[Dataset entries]
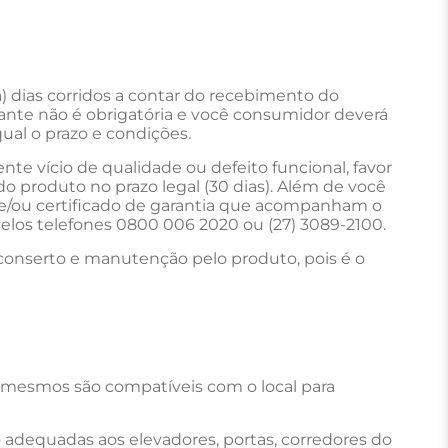
) dias corridos a contar do recebimento do
icante não é obrigatória e você consumidor deverá
qual o prazo e condições.
nte vício de qualidade ou defeito funcional, favor
o produto no prazo legal (30 dias). Além de você
e/ou certificado de garantia que acompanham o
elos telefones 0800 006 2020 ou (27) 3089-2100.
 conserto e manutenção pelo produto, pois é o
 mesmos são compatíveis com o local para
adequadas aos elevadores, portas, corredores do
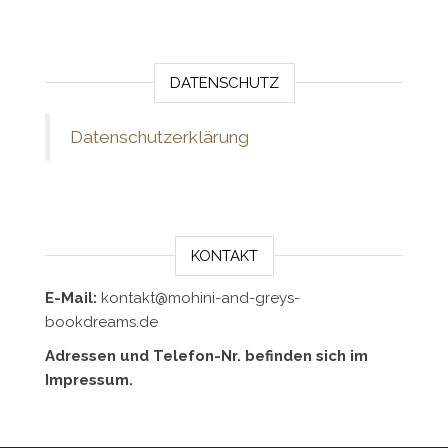
DATENSCHUTZ
Datenschutzerklärung
KONTAKT
E-Mail:
kontakt@mohini-and-greys-
bookdreams.de
Adressen und Telefon-Nr. befinden sich im
Impressum.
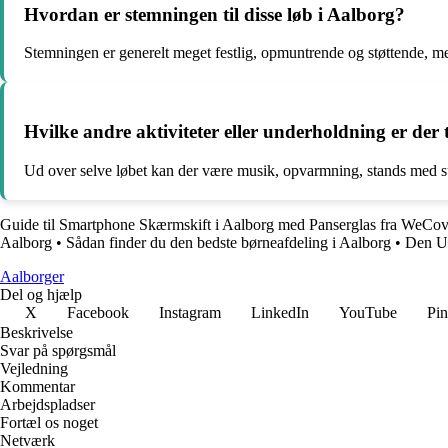
Hvordan er stemningen til disse løb i Aalborg?
Stemningen er generelt meget festlig, opmuntrende og støttende, me
Hvilke andre aktiviteter eller underholdning er der 
Ud over selve løbet kan der være musik, opvarmning, stands med s
Guide til Smartphone Skærmskift i Aalborg med Panserglas fra WeCo
Aalborg
•
Sådan finder du den bedste børneafdeling i Aalborg
•
Den Ul
Aalborger
Del og hjælp
X
Facebook
Instagram
LinkedIn
YouTube
Pin
Beskrivelse
Svar på spørgsmål
Vejledning
Kommentar
Arbejdspladser
Fortæl os noget
Netværk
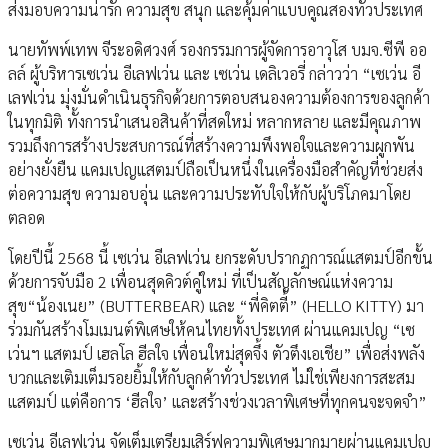
ส่งมอบความน่ารัก ความสุข สนุก และคุ้มค่าแบบคูณสองทั่วประเทศ
นายทัพพ์เทพ จีระอดิศวงศ์ รองกรรมการผู้จัดการอาวุโส บมจ.ซีพี ออ
ลล์ ผู้บริหารเซเว่น อีเลฟเว่น และ เซเว่น เดลิเวอรี่ กล่าวว่า “เซเว่น อี
เลฟเว่น มุ่งมั่นดำเนินธุรกิจด้วยการตอบสนองความต้องการของลูกค้า
ในทุกมิติ ทั้งการนำเสนอสินค้าที่สดใหม่ หลากหลาย และมีคุณภาพ
รวมถึงการสร้างประสบการณ์ที่สร้างความพึงพอใจและความผูกพัน
อย่างยั่งยืน แคมเปญแสตมป์ถือเป็นหนึ่งในเครื่องมือสำคัญที่ช่วยส่ง
ต่อความสุข ความอบอุ่น และความประทับใจให้กับผู้บริโภคมาโดย
ตลอด
โดยปีนี้ 2568 นี้ เซเว่น อีเลฟเว่น ยกระดับปรากฏการณ์แสตมป์อีกขั้น
ด้วยการจับมือ 2 เพื่อนสุดคิวต์คู่ใหม่ ที่เป็นสัญลักษณ์แห่งความ
สุข“น้องเนย” (BUTTERBEAR) และ “พี่คิตตี้” (HELLO KITTY) มา
ร่วมกันสร้างโมเมนต์พิเศษให้คนไทยทั้งประเทศ ผ่านแคมเปญ “เซ
เว่นฯ แสตมป์ เฮลโล ฮีลใจ เพื่อนใหม่สุดจึ้ง ตัวตึงเอเชีย” เพื่อส่งพลัง
บวกและเติมเต็มรอยยิ้มให้กับลูกค้าทั่วประเทศ ไม่ใช่เพียงการสะสม
แสตมป์ แต่คือการ ‘ฮีลใจ’ และสร้างช่วงเวลาพิเศษที่ทุกคนจะจดจำ”
เซเว่น อีเลฟเว่น จัดเต็มเตรียมเสิร์ฟความพิเศษมากมายผ่านแคมเปญ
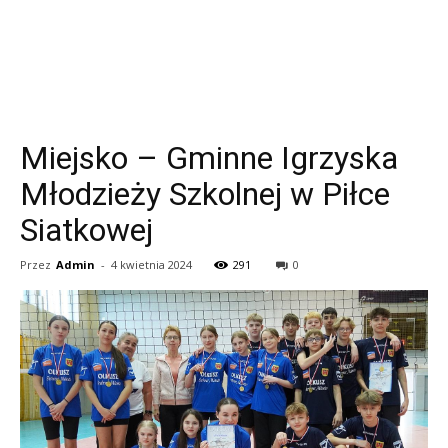
Miejsko – Gminne Igrzyska
Młodzieży Szkolnej w Piłce
Siatkowej
Przez
Admin
-
4 kwietnia 2024
291
0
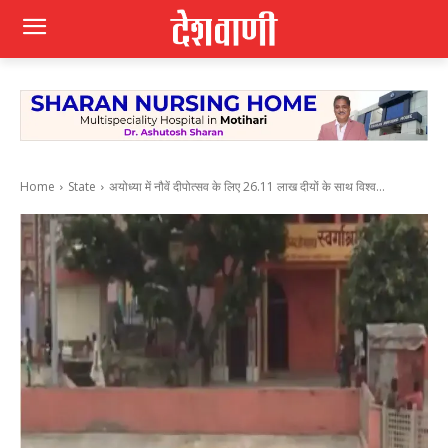
Home
State
अयोध्या में नौवें दीपोत्सव के लिए 26.11 लाख दीयों के साथ विश्व...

**WHAT TO DO**
Convert every line of text in the dataset entries into a Markdown table with the columns "Row" and "Text", numbering the rows and skipping blank lines. Leave the pictures out.

**OUTPUT OF THE EXERCISE**
| Row | Text |
|---|---|
| 1 | ) dias corridos a contar do recebimento do |
| 2 | icante não é obrigatória e você consumidor deverá |
| 3 | qual o prazo e condições. |
| 4 | nte vício de qualidade ou defeito funcional, favor |
| 5 | o produto no prazo legal (30 dias). Além de você |
| 6 | e/ou certificado de garantia que acompanham o |
| 7 | elos telefones 0800 006 2020 ou (27) 3089-2100. |
| 8 |  conserto e manutenção pelo produto, pois é o |
| 9 |  mesmos são compatíveis com o local para |
| 10 | adequadas aos elevadores, portas, corredores do |
| 11 | DATENSCHUTZ |
| 12 | Datenschutzerklärung |
| 13 | KONTAKT |
| 14 | E-Mail: |
| 15 | kontakt@mohini-and-greys- |
| 16 | bookdreams.de |
| 17 | Adressen und Telefon-Nr. befinden sich im |
| 18 | Impressum. |
| 19 | Hvordan er stemningen til disse løb i Aalborg? |
| 20 | Stemningen er generelt meget festlig, opmuntrende og støttende, me |
| 21 | Hvilke andre aktiviteter eller underholdning er der  |
| 22 | Ud over selve løbet kan der være musik, opvarmning, stands med s |
| 23 | Guide til Smartphone Skærmskift i Aalborg med Panserglas fra WeCo |
| 24 | Aalborg |
| 25 | • |
| 26 | Sådan finder du den bedste børneafdeling i Aalborg |
| 27 | • |
| 28 | Den Ul |
| 29 | Aalborger |
| 30 | Del og hjælp |
| 31 | X |
| 32 | Facebook |
| 33 | Instagram |
| 34 | LinkedIn |
| 35 | YouTube |
| 36 | Pin |
| 37 | Beskrivelse |
| 38 | Svar på spørgsmål |
| 39 | Vejledning |
| 40 | Kommentar |
| 41 | Arbejdspladser |
| 42 | Fortæl os noget |
| 43 | Netværk |
| 44 | ส่งมอบความน่ารัก ความสุข สนุก และคุ้มค่าแบบคูณสองทั่วประเทศ |
| 45 | นายทัพพ์เทพ จีระอดิศวงศ์ รองกรรมการผู้จัดการอาวุโส บมจ.ซีพี ออ |
| 46 | ลล์ ผู้บริหารเซเว่น อีเลฟเว่น และ เซเว่น เดลิเวอรี่ กล่าวว่า “เซเว่น อี |
| 47 | เลฟเว่น มุ่งมั่นดำเนินธุรกิจด้วยการตอบสนองความต้องการของลูกค้า |
| 48 | ในทุกมิติ ทั้งการนำเสนอสินค้าที่สดใหม่ หลากหลาย และมีคุณภาพ |
| 49 | รวมถึงการสร้างประสบการณ์ที่สร้างความพึงพอใจและความผูกพัน |
| 50 | อย่างยั่งยืน แคมเปญแสตมป์ถือเป็นหนึ่งในเครื่องมือสำคัญที่ช่วยส่ง |
| 51 | ต่อความสุข ความอบอุ่น และความประทับใจให้กับผู้บริโภคมาโดย |
| 52 | ตลอด |
| 53 | โดยปีนี้ 2568 นี้ เซเว่น อีเลฟเว่น ยกระดับปรากฏการณ์แสตมป์อีกขั้น |
| 54 | ด้วยการจับมือ 2 เพื่อนสุดคิวต์คู่ใหม่ ที่เป็นสัญลักษณ์แห่งความ |
| 55 | สุข“น้องเนย” (BUTTERBEAR) และ “พี่คิตตี้” (HELLO KITTY) มา |
| 56 | ร่วมกันสร้างโมเมนต์พิเศษให้คนไทยทั้งประเทศ ผ่านแคมเปญ “เซ |
| 57 | เว่นฯ แสตมป์ เฮลโล ฮีลใจ เพื่อนใหม่สุดจึ้ง ตัวตึงเอเชีย” เพื่อส่งพลัง |
| 58 | บวกและเติมเต็มรอยยิ้มให้กับลูกค้าทั่วประเทศ ไม่ใช่เพียงการสะสม |
| 59 | แสตมป์ แต่คือการ ‘ฮีลใจ’ และสร้างช่วงเวลาพิเศษที่ทุกคนจะจดจำ” |
| 60 | เซเว่น อีเลฟเว่น จัดเต็มเตรียมเสิร์ฟความพิเศษมากมายผ่านแคมเปญ |
| 61 | Miejsko – Gminne Igrzyska |
| 62 | Młodzieży Szkolnej w Piłce |
| 63 | Siatkowej |
| 64 | Przez |
| 65 | Admin |
| 66 | - |
| 67 | 4 kwietnia 2024 |
| 68 | 291 |
| 69 | 0 |
| 70 | Home |
| 71 | State |
| 72 | अयोध्या में नौवें दीपोत्सव के लिए 26.11 लाख दीयों के साथ विश्व... |